Update the data starting at the line containing "À DÉCOUVRIR" and ending at the line containing "d'autres essences m", replacing "falaise" with "dune". Keep everything else unchanged and return only those lines.

----- The input

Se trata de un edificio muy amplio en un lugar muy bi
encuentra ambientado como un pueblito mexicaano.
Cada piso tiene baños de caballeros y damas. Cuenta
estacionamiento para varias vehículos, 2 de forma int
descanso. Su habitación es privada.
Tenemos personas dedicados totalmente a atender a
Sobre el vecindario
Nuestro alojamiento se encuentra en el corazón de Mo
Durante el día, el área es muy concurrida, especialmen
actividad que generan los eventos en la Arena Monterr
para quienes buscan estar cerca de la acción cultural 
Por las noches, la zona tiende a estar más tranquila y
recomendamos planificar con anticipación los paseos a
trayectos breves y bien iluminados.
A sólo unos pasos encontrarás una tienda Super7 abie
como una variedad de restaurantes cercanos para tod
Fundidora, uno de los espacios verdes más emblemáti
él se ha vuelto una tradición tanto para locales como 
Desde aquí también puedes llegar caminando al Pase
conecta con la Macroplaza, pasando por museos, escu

----------
----- The input

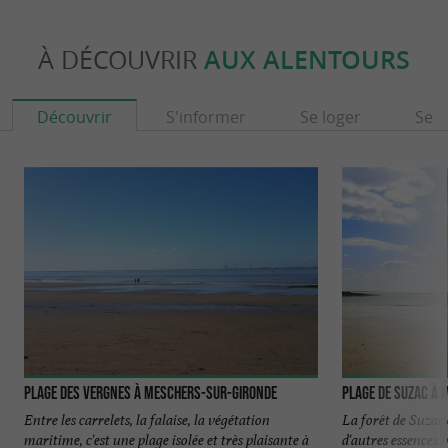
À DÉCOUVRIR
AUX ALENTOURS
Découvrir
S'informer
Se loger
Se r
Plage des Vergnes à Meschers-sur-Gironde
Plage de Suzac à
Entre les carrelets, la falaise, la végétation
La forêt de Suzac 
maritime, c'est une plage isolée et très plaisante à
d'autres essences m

----------

Expected answer
À DÉCOUVRIR
AUX ALENTOURS
Découvrir
S'informer
Se loger
Se r
Plage des Vergnes à Meschers-sur-Gironde
Plage de Suzac à
Entre les carrelets, la dune, la végétation
La forêt de Suzac 
maritime, c'est une plage isolée et très plaisante à
d'autres essences m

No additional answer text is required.